FAQs: Medical Malpractice Death Lawyer

Q: What is medical malpractice?

A: Medical malpractice occurs when a healthcare provider deviates from the normal standard of care that another healthcare professional with similar training would have provided the patient that results in injury or death. In short, it is negligence on the part of your healthcare provider, which can be a doctor, nurse, psychiatrist, dentist, medical specialist, or other technician or hospital worker.


Q: My husband died during a routine surgery. Can I file a medical malpractice claim on behalf of his estate?

A: Yes, but the plaintiff must show that the injury and death was a result of the doctor's actions during the surgery and that his/her actions deviated from the standard care associated with that particular procedure. If informed consent was given, the patient agreed and signed a form stating that there are no guarantees of medical results, and unexpected or unsuccessful results are possible even in routine procedures. It does not automatically mean that negligence was a factor in the patient's death. It is best to consult an attorney to discuss the details of the situation and to determine whether you have a case or not.

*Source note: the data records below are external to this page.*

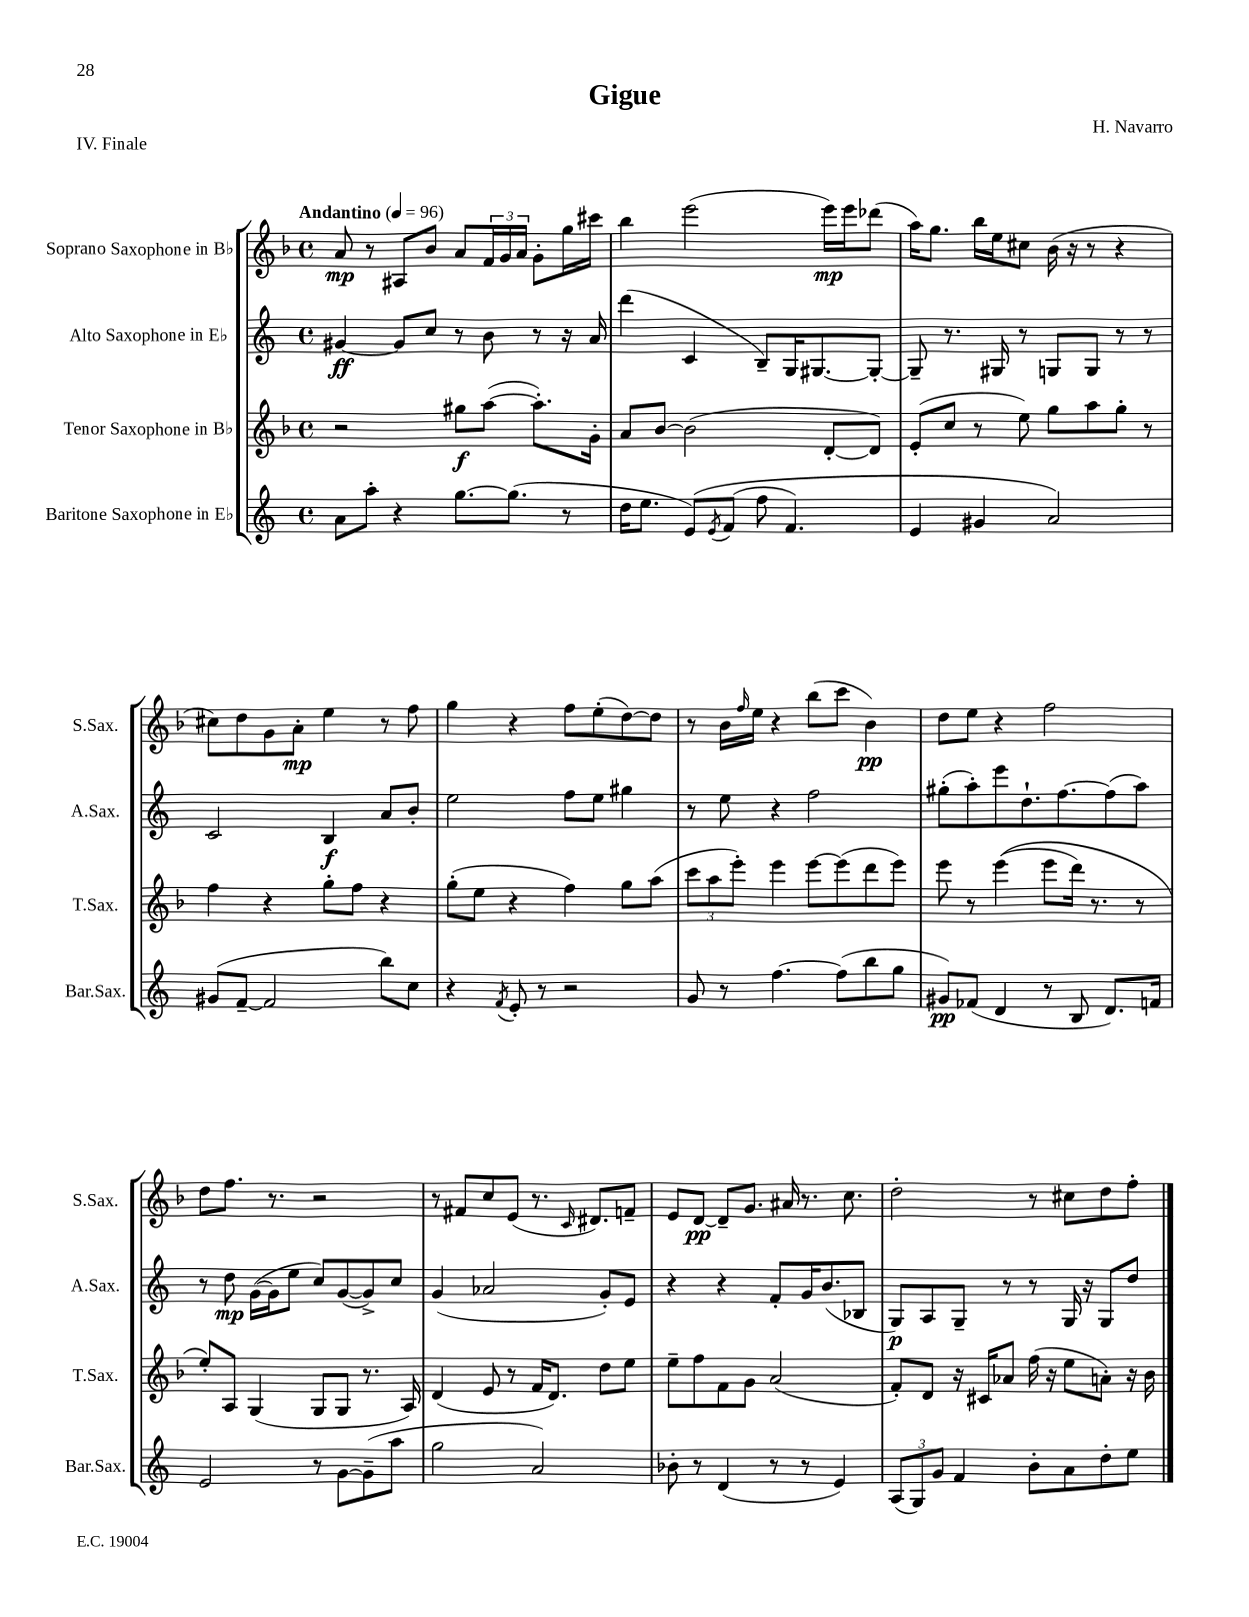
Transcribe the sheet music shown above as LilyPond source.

\header { title = "Gigue" composer = "H. Navarro" piece = "IV. Finale" }
<<
\new StaffGroup <<
\new Staff = "s0" \with { instrumentName = "Soprano Saxophone in Bb" shortInstrumentName = "S.Sax." } {
    \clef treble \key f \major \defaultTimeSignature \time 4/4 \tempo "Andantino" 4 = 96
    a'8\mp r8 ais8 bes'8 a'8 \tuplet 3/2 { f'16 g'16 a'16 } g'8-. g''16 cis'''16 |
    bes''4 e'''2( e'''16\mp) e'''16 des'''8( |
    a''16) g''8. bes''16 e''16 cis''8 bes'16( r16 r8 r4 |
    cis''8) d''8 g'8 a'8-.\mp e''4 r8 f''8 |
    g''4 r4 f''8 e''8-.( d''8~) d''8 |
    r8 bes'16 \grace { f''16 } e''16 r4 bes''8( c'''8 bes'4\pp) |
    d''8 e''8 r4 f''2 |
    d''8 f''8. r8. r2 |
    r8 fis'8 c''8 e'8( r8. \grace { c'16 } dis'8.) f'8-- |
    e'8 d'8~\pp d'8-- g'8. ais'16 r8. c''8. |
    d''2-. r8 cis''8 d''8 f''8-. \bar "|." |
}
\new Staff = "s1" \with { instrumentName = "Alto Saxophone in Eb" shortInstrumentName = "A.Sax." } {
    \clef treble \key c \major \defaultTimeSignature \time 4/4
    gis'4~\ff gis'8 c''8 r8 b'8 r8 r16 a'16 |
    d'''4( c'4 b8--) g16 gis8.~ gis8~-. |
    gis8-- r8. gis16 r8 g8 g8 r8 r8 |
    c'2 b4\f a'8 b'8-. |
    e''2 f''8 e''8 gis''4 |
    r8 e''8 r4 f''2 |
    gis''8-.( a''8-.) e'''8 d''8.-! f''8.~ f''8( a''8) |
    r8 d''8\mp g'16~( g'16 e''8 c''8) g'8~( g'8->) c''8 |
    g'4( aes'2 g'8-.) e'8 |
    r4 r4 f'8-. g'16 b'8.( bes8 |
    g8\p) a8 g8-- r8 r8 g16 r16 g8 d''8 \bar "|." |
}
\new Staff = "s2" \with { instrumentName = "Tenor Saxophone in Bb" shortInstrumentName = "T.Sax." } {
    \clef treble \key f \major \defaultTimeSignature \time 4/4
    r2 gis''8\f a''8~( a''8.-.) g'16-. |
    a'8 bes'8~ bes'2( d'8~-. d'8) |
    e'8-.( c''8 r8 e''8) g''8 a''8 g''8-. r8 |
    f''4 r4 g''8-. f''8 r4 |
    g''8-.( e''8 r4 f''4) g''8 a''8( |
    \tuplet 3/2 { c'''8 a''8 e'''8-.) } e'''4 e'''8~ e'''8( d'''8 e'''8) |
    e'''8 r8 e'''4(\( e'''8 d'''16) r8. r8 |
    e''8-.\) a8 g4( g8 g8 r8. a16) |
    d'4( e'8 r8 f'16 d'8.) d''8 e''8 |
    e''8-- f''8 f'8 g'8 a'2( |
    f'8-.) d'8 r16 cis'16 aes'8 f''16( r16 e''8 a'8-.) r16 bes'16 \bar "|." |
}
\new Staff = "s3" \with { instrumentName = "Baritone Saxophone in Eb" shortInstrumentName = "Bar.Sax." } {
    \clef treble \key c \major \defaultTimeSignature \time 4/4
    a'8 a''8-. r4 g''8.~ g''8.( r8 |
    d''16 e''8. e'8)\( \acciaccatura { e'8 } f'8( f''8 f'4.) |
    e'4 gis'4 a'2\) |
    gis'8( f'8~-- f'2 b''8) c''8 |
    r4 \acciaccatura { f'8 } e'8-. r8 r2 |
    g'8 r8 f''4.~ f''8( b''8 g''8 |
    gis'8\pp) fes'8( d'4 r8 b8 d'8.) f'16 |
    e'2 r8 g'8~ g'8--( a''8 |
    g''2 a'2) |
    bes'8-. r8 d'4( r8 r8 e'4) |
    \tuplet 3/2 { a8( g8) g'8 } f'4 b'8-. a'8 d''8-. e''8 \bar "|." |
}
>>
>>
\layout { \context { \Score \remove "Bar_number_engraver" } }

Q: What is "informed consent"?

A: Basically, "informed consent" means that a doctor or other health care provider is required to inform a patient of all possible outcomes, the risks, and any alternatives involved in whatever surgical procedure, medical procedure, or other course of treatment the patient is undergoing. After the patient is given this information, they should sign a statement saying they have been thoroughly "informed" and give the doctor permission or "consent" to proceed. However, this definition can vary from state to state depending on the statute in that state.


Q: What does a jury need to know to determine whether or not a doctor's actions were negligent?

A: The expert testimony, (usually another doctor or healthcare professional in the same specialty area), will be the primary focus of what the jury will consider to determine the doctor in question's negligence. The expert witnesses typically express an opinion when they testify that states if they believe the healthcare professional's actions followed standard medical practices, or deviated and did not meet the accepted standard of care.


Q: Is there a limit on the award I can receive for a deceased loved one due to medical malpractice?

A: Yes and no is the appropriate response. Texas bill HB4 amended medical malpractice cases to only allow a maximum of $250,000 for non-economic damages, which would be for pain and suffering and loss of companionship (known as consortium). There is still no set limit on the economic damages that can be awarded which include; payment of medical bills relating to the death, burial costs, loss of income, loss of retirement, and loss of other benefits, such as insurance.